**What you should do**
You are asked to write out the full listing exactly as it stands.
━━━━
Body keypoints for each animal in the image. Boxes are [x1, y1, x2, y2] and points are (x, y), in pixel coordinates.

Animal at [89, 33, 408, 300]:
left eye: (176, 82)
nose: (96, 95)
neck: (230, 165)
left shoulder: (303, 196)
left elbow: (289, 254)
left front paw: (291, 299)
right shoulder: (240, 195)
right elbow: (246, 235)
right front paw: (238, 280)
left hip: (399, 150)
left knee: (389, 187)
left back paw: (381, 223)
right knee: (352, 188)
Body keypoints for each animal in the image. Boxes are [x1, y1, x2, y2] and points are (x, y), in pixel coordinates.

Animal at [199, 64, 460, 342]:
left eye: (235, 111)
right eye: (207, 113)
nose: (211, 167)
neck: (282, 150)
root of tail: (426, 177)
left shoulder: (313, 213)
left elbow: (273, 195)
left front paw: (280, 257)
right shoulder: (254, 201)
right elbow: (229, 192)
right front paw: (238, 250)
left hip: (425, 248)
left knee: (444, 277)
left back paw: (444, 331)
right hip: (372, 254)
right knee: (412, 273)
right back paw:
━━━━
**Exercise answer**
Body keypoints for each animal in the image. Boxes are [x1, y1, x2, y2] and points are (x, y), in pixel coordinates.

Animal at [89, 33, 408, 300]:
left eye: (176, 82)
nose: (96, 95)
neck: (230, 165)
left shoulder: (303, 196)
left elbow: (289, 254)
left front paw: (291, 299)
right shoulder: (240, 195)
right elbow: (246, 235)
right front paw: (238, 280)
left hip: (399, 150)
left knee: (389, 187)
left back paw: (381, 223)
right knee: (352, 188)
Body keypoints for each animal in the image. Boxes are [x1, y1, x2, y2] and points are (x, y), in pixel coordinates.

Animal at [199, 64, 460, 342]:
left eye: (235, 111)
right eye: (207, 113)
nose: (211, 167)
neck: (282, 150)
root of tail: (426, 177)
left shoulder: (313, 213)
left elbow: (273, 195)
left front paw: (280, 257)
right shoulder: (254, 201)
right elbow: (229, 192)
right front paw: (238, 250)
left hip: (425, 248)
left knee: (444, 277)
left back paw: (444, 331)
right hip: (372, 254)
right knee: (412, 273)
right back paw:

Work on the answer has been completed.